All lines with the word "Document" are to be found and copied from the listing.

- - - - -

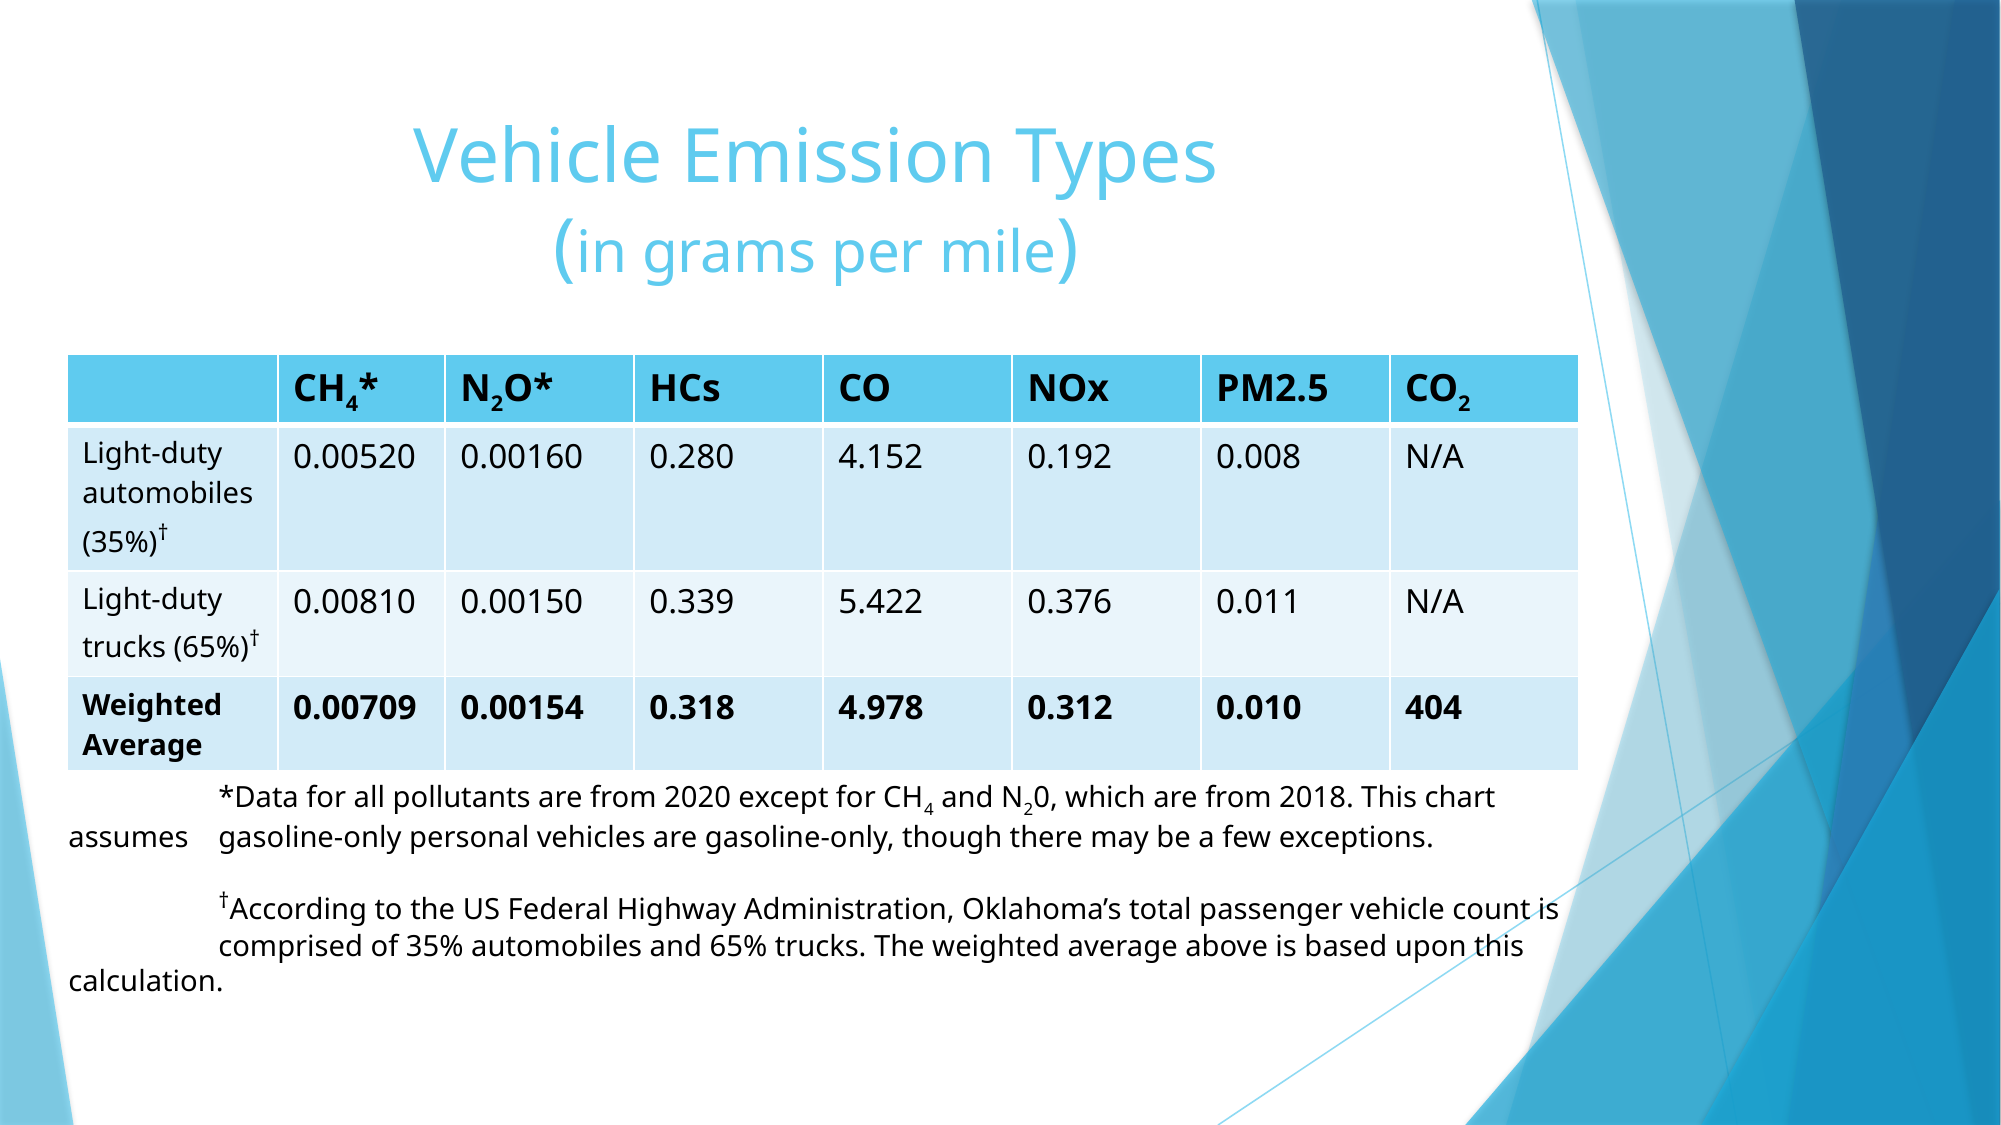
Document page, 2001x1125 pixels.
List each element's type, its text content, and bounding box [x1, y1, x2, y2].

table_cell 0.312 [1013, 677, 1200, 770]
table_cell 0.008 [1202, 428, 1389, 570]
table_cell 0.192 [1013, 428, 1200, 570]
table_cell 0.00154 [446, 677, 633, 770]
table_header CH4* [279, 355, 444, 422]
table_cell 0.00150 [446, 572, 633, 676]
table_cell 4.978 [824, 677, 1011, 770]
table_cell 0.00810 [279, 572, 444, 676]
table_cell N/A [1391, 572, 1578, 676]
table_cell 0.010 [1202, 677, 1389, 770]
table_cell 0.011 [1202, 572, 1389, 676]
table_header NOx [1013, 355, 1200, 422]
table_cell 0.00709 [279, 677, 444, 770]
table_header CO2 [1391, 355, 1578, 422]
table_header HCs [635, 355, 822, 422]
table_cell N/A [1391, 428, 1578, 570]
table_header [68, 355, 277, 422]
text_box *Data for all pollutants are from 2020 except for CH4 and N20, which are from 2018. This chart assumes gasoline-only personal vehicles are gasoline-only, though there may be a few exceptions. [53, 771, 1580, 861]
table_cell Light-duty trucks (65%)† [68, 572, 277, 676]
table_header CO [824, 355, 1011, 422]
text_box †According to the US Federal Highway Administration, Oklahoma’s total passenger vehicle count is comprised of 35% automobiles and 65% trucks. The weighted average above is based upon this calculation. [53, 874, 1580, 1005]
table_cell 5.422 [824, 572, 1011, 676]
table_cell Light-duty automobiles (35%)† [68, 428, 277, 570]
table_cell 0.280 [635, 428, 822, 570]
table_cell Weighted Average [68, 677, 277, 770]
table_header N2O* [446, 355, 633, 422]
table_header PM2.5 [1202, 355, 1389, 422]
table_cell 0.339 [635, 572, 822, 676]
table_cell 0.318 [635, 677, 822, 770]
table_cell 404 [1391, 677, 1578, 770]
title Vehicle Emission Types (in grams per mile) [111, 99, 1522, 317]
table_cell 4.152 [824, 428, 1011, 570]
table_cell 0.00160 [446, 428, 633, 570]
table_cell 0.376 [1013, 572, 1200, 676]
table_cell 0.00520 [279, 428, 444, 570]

- - - - -

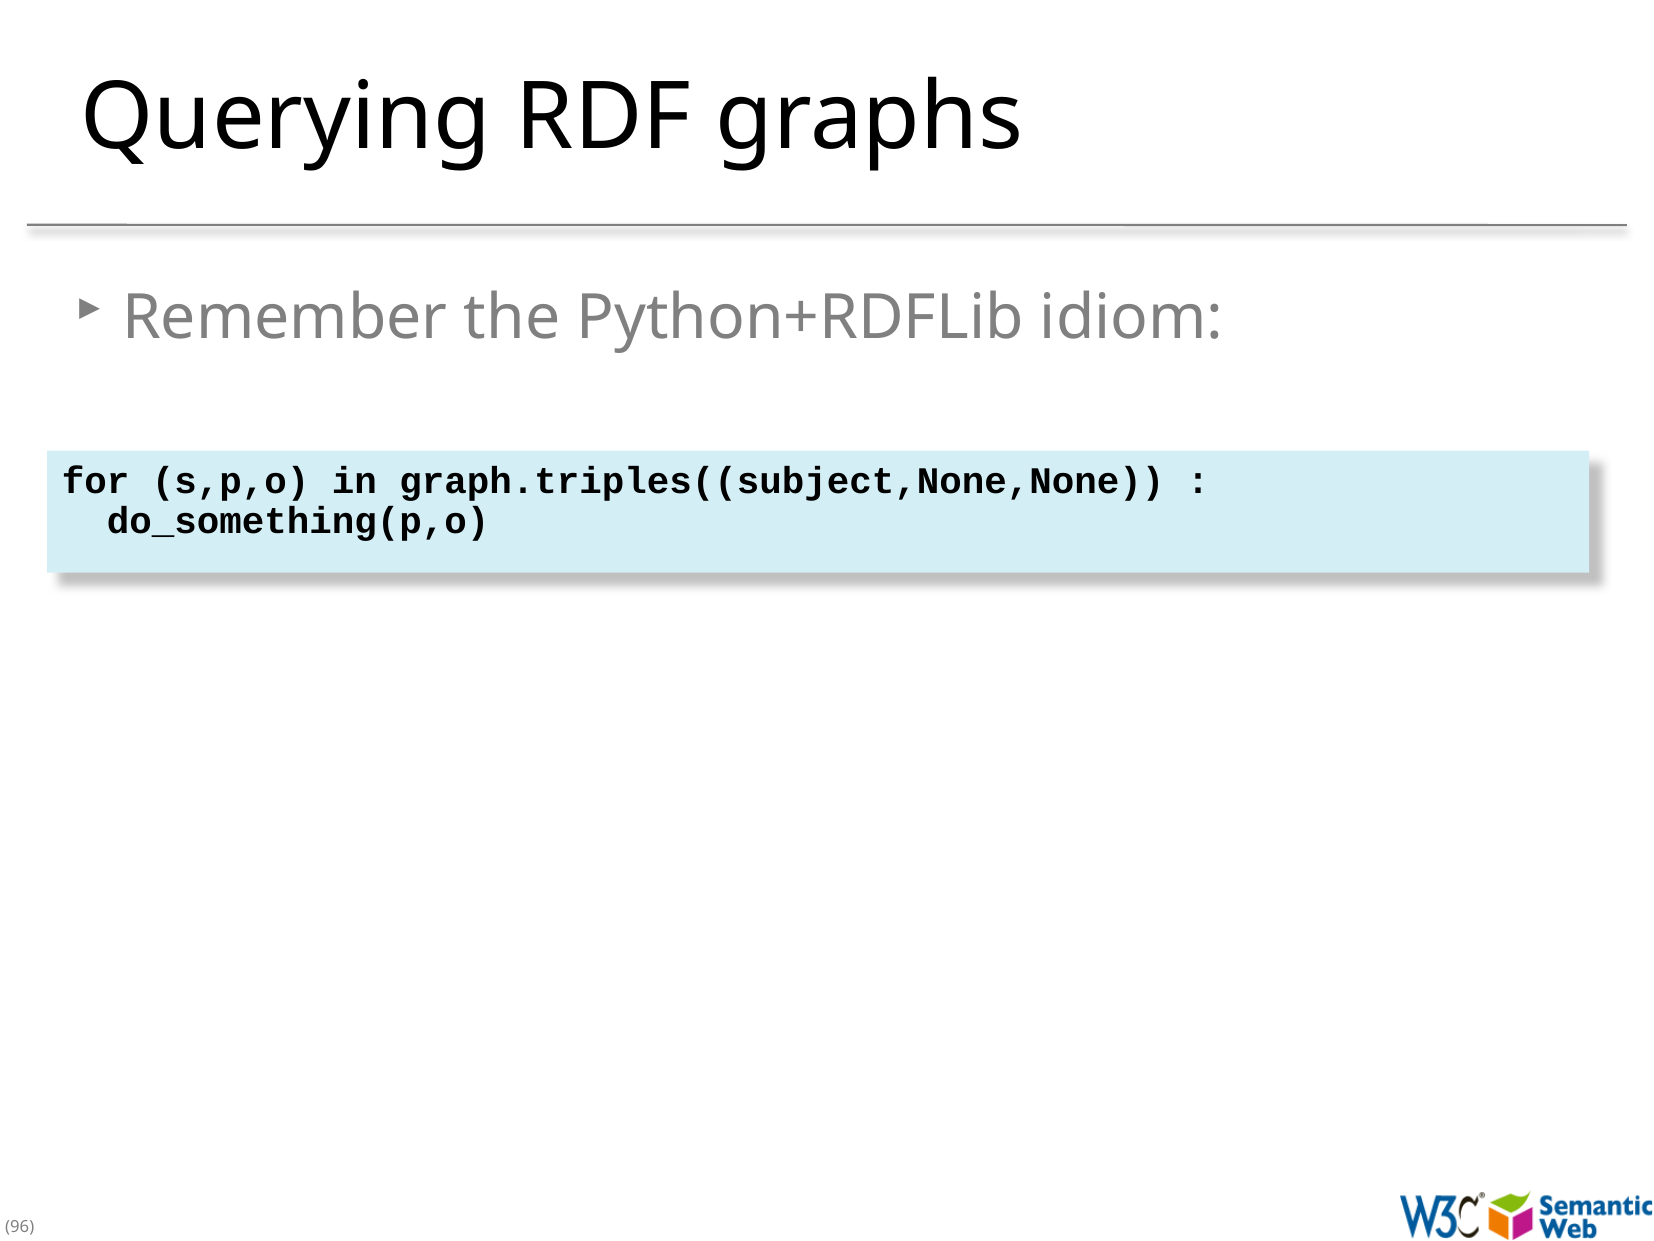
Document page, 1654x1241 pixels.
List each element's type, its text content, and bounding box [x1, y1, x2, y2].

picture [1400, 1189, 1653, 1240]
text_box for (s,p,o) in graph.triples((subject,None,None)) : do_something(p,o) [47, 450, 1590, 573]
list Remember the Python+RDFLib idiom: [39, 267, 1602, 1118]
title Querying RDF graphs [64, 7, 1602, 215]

- - - - -

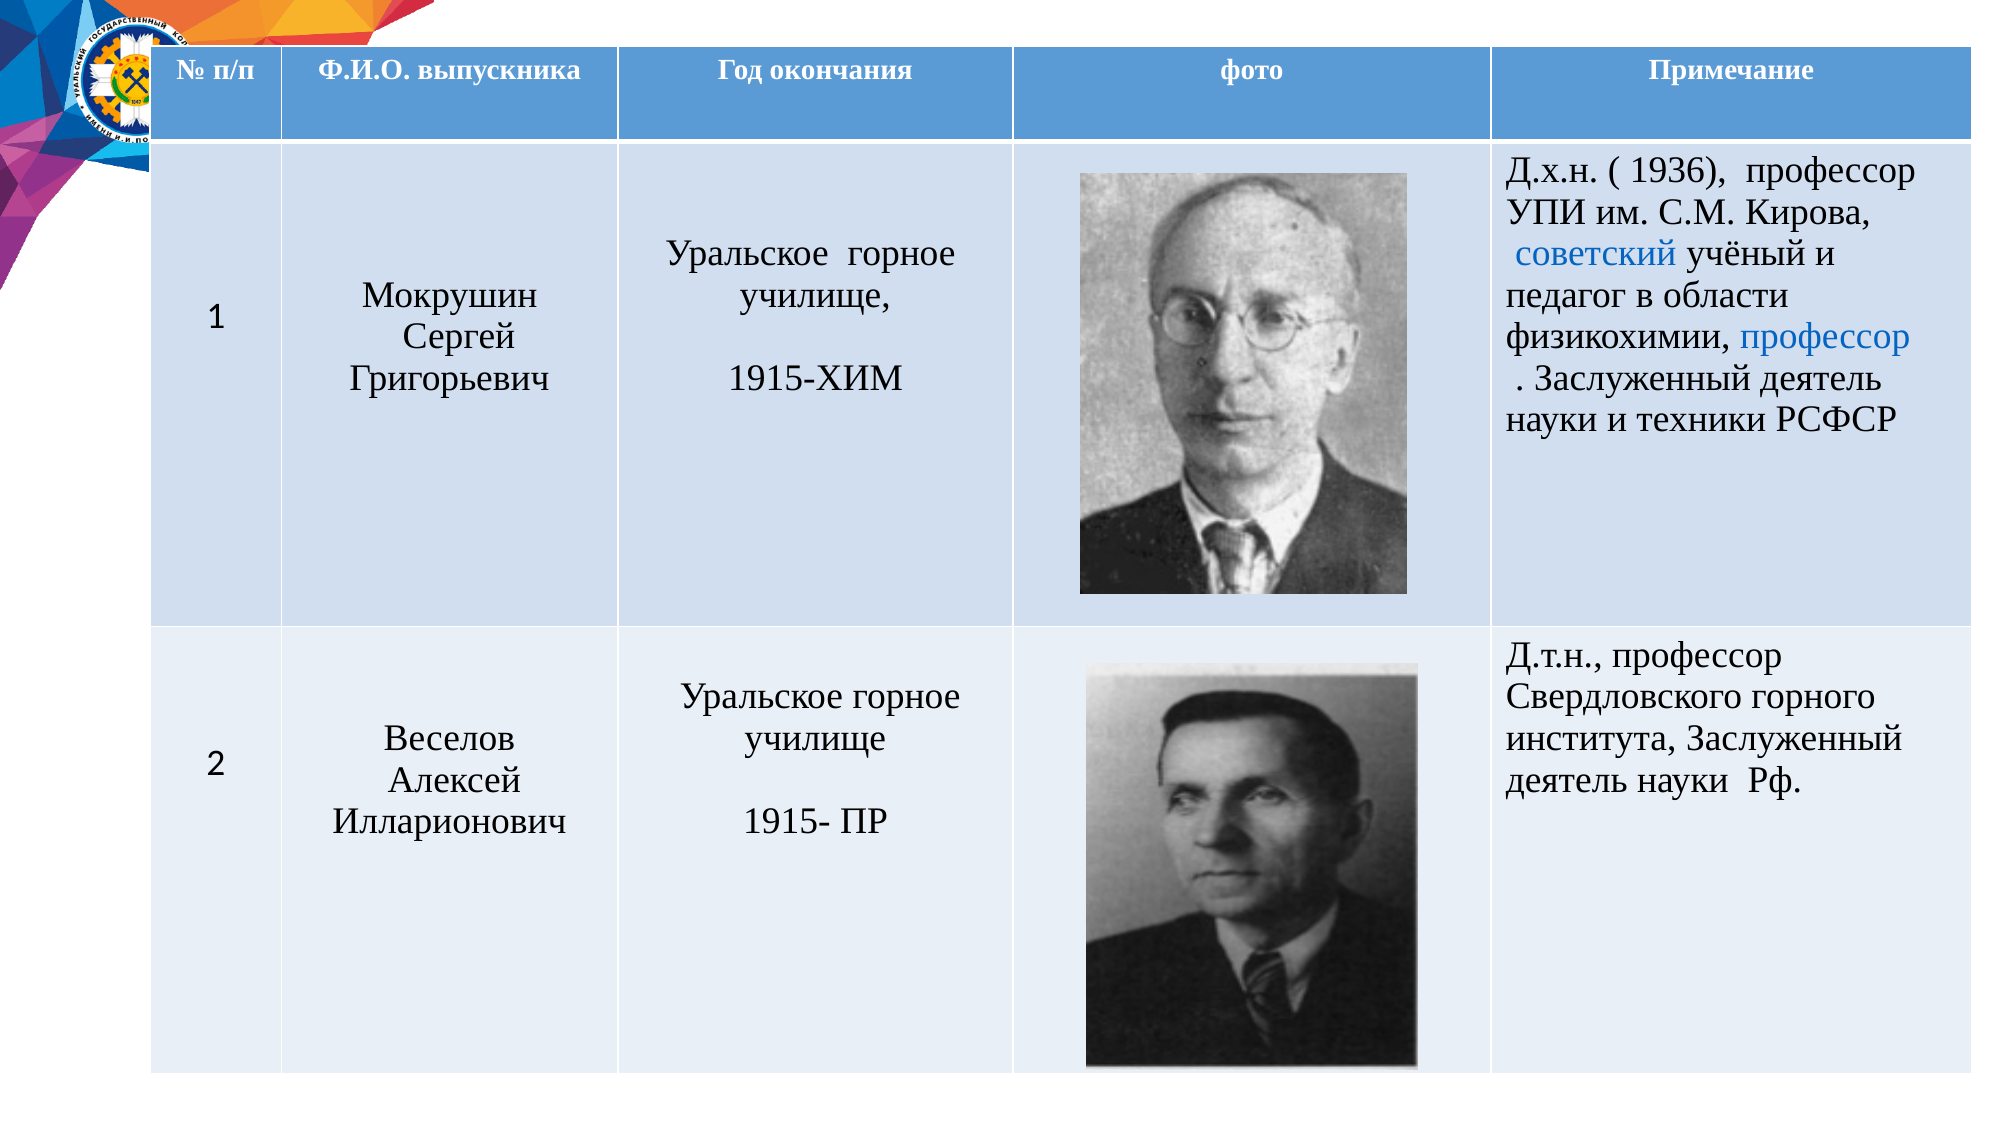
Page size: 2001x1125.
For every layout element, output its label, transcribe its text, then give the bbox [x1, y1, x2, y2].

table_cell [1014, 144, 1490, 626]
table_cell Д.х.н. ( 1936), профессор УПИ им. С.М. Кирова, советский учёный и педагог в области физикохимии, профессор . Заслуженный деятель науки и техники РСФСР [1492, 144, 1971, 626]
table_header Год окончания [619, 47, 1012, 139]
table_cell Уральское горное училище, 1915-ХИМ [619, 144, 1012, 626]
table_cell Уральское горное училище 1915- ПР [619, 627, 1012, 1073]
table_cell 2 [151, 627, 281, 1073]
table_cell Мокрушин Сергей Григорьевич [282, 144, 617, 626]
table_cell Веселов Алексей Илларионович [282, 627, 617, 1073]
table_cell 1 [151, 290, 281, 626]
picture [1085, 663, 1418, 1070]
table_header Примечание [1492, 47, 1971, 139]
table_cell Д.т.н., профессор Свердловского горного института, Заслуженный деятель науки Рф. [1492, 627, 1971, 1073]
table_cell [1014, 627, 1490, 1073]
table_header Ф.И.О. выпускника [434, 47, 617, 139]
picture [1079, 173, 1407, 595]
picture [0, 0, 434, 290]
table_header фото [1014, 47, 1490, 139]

- - - - -

§ **REPLY**
Document page, 2001x1125 pixels.
Document page, 1654x1241 pixels.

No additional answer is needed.